Earnie Shavers, Gone at 78, Was The Bambino of Boxing’s Biggest Boppers
The technology of sports today, most of them anyway, has become so advanced that what once was the stuff of legend – tales of incredible individual feats that tended to grow taller with the passage of time – now seem like mathematical equations more appropriate for a NASA space launch. Take baseball, for example. The exact distance of every home run hit now in the big leagues almost instantly can be determined by a computer, which also supplies such minutiae as the ball’s exit velocity and the launch angle of the batter’s swing.
All of which means that no matter how many home runs New York Yankees slugger Aaron Judge crushes this season, or how precisely calculated the distances of some of his longer blasts are, he can never fire a modern fan’s imagination to the extent that a pre-computerized Babe Ruth did. One of the most oft-recited examples of Ruthian prowess is the ball he hit for his 714th and final homer, and third of the day, when the 40-year-old Babe, then playing for the Boston Braves, completely cleared the 86-foot stands of Pittsburgh’s spacious Forbes Field. The ball landed on the roof of a rowhouse across the street, some eyewitnesses swearing that it even flew over the roof by 50 feet. The generally accepted distance for Ruth’s career parting shot is an epic 600 feet, which fans are free to believe or not.
Boxing’s analytics have not yet caught up to baseball’s, although CompuBox’s punch-counting statistics at least give the sweet science a veneer of what might yet be. Don’t dismiss the possibility that someday in the not-too-distant future computer chips will be embedded in fighter’s gloves that will provide detailed information as to how many pounds per square inch were delivered by a knockout blow. When and if that day comes, much of the wonderment attached to fans’ fascination with power punchers will be reduced to cold, hard and mostly dissatisfying statistics.
▬▬▬
WORK REQUEST
Reproduce the passage of the Earnie Shavers article from "All of which" to "believe or not.", word for word. The data after this point has nothing to do with the Earnie Shavers article.

DATASET EXTRACT
▬▬▬
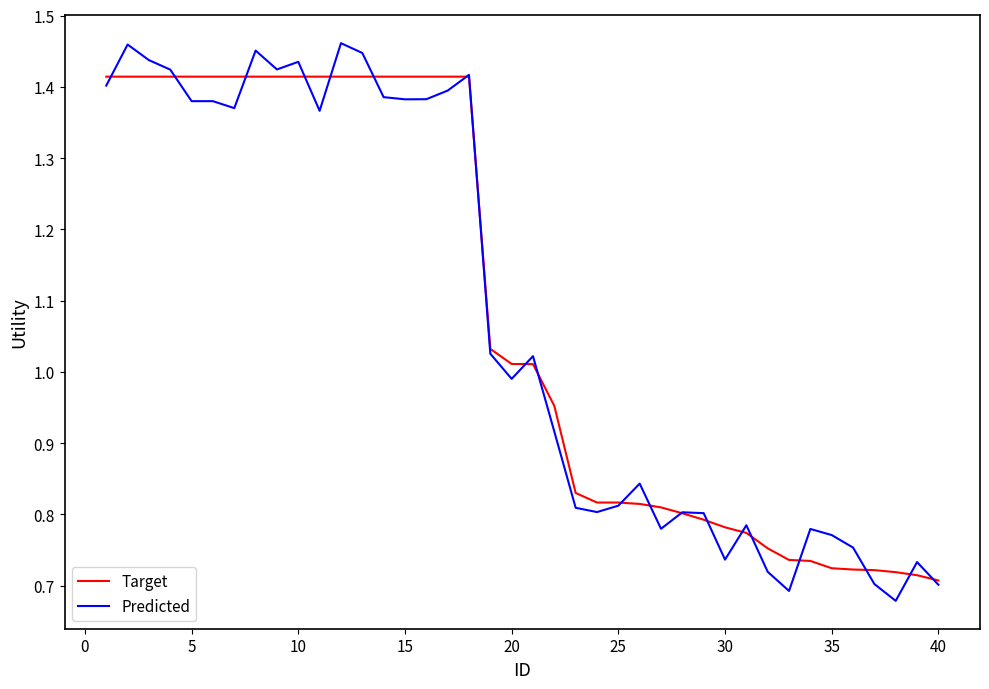

Rank the series by their maximum value, from lowest to highest.

Target, Predicted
▬▬▬
EXERCISE RESULT
All of which means that no matter how many home runs New York Yankees slugger Aaron Judge crushes this season, or how precisely calculated the distances of some of his longer blasts are, he can never fire a modern fan’s imagination to the extent that a pre-computerized Babe Ruth did. One of the most oft-recited examples of Ruthian prowess is the ball he hit for his 714th and final homer, and third of the day, when the 40-year-old Babe, then playing for the Boston Braves, completely cleared the 86-foot stands of Pittsburgh’s spacious Forbes Field. The ball landed on the roof of a rowhouse across the street, some eyewitnesses swearing that it even flew over the roof by 50 feet. The generally accepted distance for Ruth’s career parting shot is an epic 600 feet, which fans are free to believe or not.